◆ EXERCISE BRIEF: Print the data exactly. Omit the pictures.

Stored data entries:
--

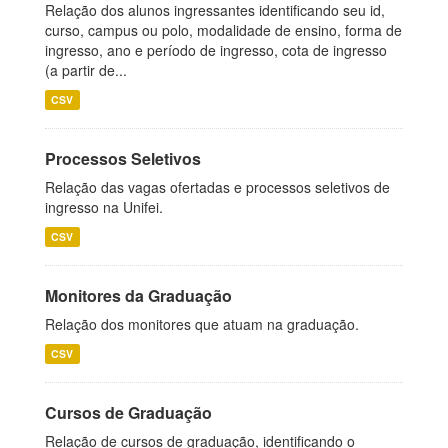
Relação dos alunos ingressantes identificando seu id,
curso, campus ou polo, modalidade de ensino, forma de
ingresso, ano e período de ingresso, cota de ingresso
(a partir de...
CSV
Processos Seletivos
Relação das vagas ofertadas e processos seletivos de
ingresso na Unifei.
CSV
Monitores da Graduação
Relação dos monitores que atuam na graduação.
CSV
Cursos de Graduação
Relação de cursos de graduação, identificando o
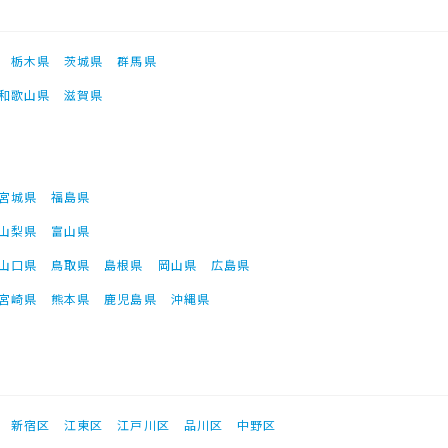
栃木県
茨城県
群馬県
和歌山県
滋賀県
宮城県
福島県
山梨県
富山県
山口県
鳥取県
島根県
岡山県
広島県
宮崎県
熊本県
鹿児島県
沖縄県
新宿区
江東区
江戸川区
品川区
中野区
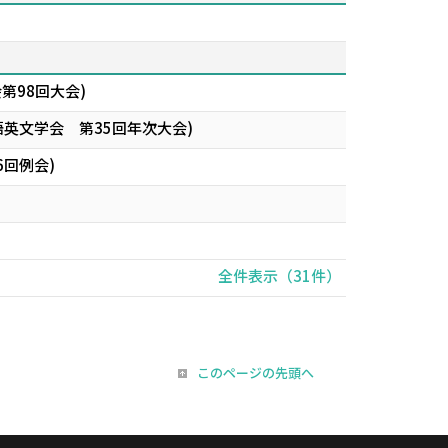
第98回大会)
本英語英文学会 第35回年次大会)
回例会)
全件表示（31件）
このページの先頭へ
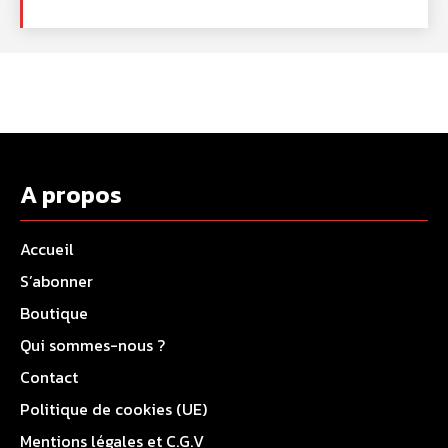
A propos
Accueil
S’abonner
Boutique
Qui sommes-nous ?
Contact
Politique de cookies (UE)
Mentions légales et C.G.V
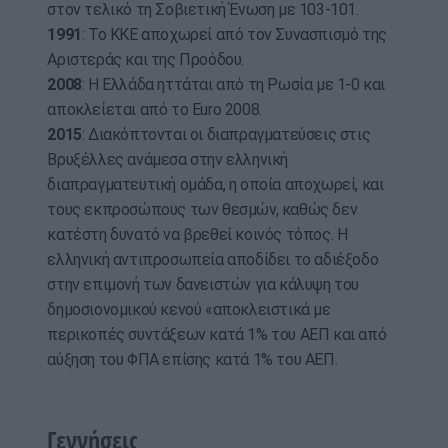
στον τελικό τη Σοβιετική Ένωση με 103-101.
1991
: Το ΚΚΕ αποχωρεί από τον Συνασπισμό της
Αριστεράς και της Προόδου.
2008
: Η Ελλάδα ηττάται από τη Ρωσία με 1-0 και
αποκλείεται από το Euro 2008.
2015
: Διακόπτονται οι διαπραγματεύσεις στις
Βρυξέλλες ανάμεσα στην ελληνική
διαπραγματευτική ομάδα, η οποία αποχωρεί, και
τους εκπροσώπους των θεσμών, καθώς δεν
κατέστη δυνατό να βρεθεί κοινός τόπος. Η
ελληνική αντιπροσωπεία αποδίδει το αδιέξοδο
στην επιμονή των δανειστών για κάλυψη του
δημοσιονομικού κενού «αποκλειστικά με
περικοπές συντάξεων κατά 1% του ΑΕΠ και από
αύξηση του ΦΠΑ επίσης κατά 1% του ΑΕΠ.
Γεννήσεις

--

◆ RESULT:
Relação dos alunos ingressantes identificando seu id,
curso, campus ou polo, modalidade de ensino, forma de
ingresso, ano e período de ingresso, cota de ingresso
(a partir de...
CSV
Processos Seletivos
Relação das vagas ofertadas e processos seletivos de
ingresso na Unifei.
CSV
Monitores da Graduação
Relação dos monitores que atuam na graduação.
CSV
Cursos de Graduação
Relação de cursos de graduação, identificando o
栃木県
茨城県
群馬県
和歌山県
滋賀県
宮城県
福島県
山梨県
富山県
山口県
鳥取県
島根県
岡山県
広島県
宮崎県
熊本県
鹿児島県
沖縄県
新宿区
江東区
江戸川区
品川区
中野区
第98回大会)
本英語英文学会 第35回年次大会)
回例会)
全件表示（31件）
このページの先頭へ
A propos
Accueil
S’abonner
Boutique
Qui sommes-nous ?
Contact
Politique de cookies (UE)
Mentions légales et C.G.V
στον τελικό τη Σοβιετική Ένωση με 103-101.
1991
: Το ΚΚΕ αποχωρεί από τον Συνασπισμό της
Αριστεράς και της Προόδου.
2008
: Η Ελλάδα ηττάται από τη Ρωσία με 1-0 και
αποκλείεται από το Euro 2008.
2015
: Διακόπτονται οι διαπραγματεύσεις στις
Βρυξέλλες ανάμεσα στην ελληνική
διαπραγματευτική ομάδα, η οποία αποχωρεί, και
τους εκπροσώπους των θεσμών, καθώς δεν
κατέστη δυνατό να βρεθεί κοινός τόπος. Η
ελληνική αντιπροσωπεία αποδίδει το αδιέξοδο
στην επιμονή των δανειστών για κάλυψη του
δημοσιονομικού κενού «αποκλειστικά με
περικοπές συντάξεων κατά 1% του ΑΕΠ και από
αύξηση του ΦΠΑ επίσης κατά 1% του ΑΕΠ.
Γεννήσεις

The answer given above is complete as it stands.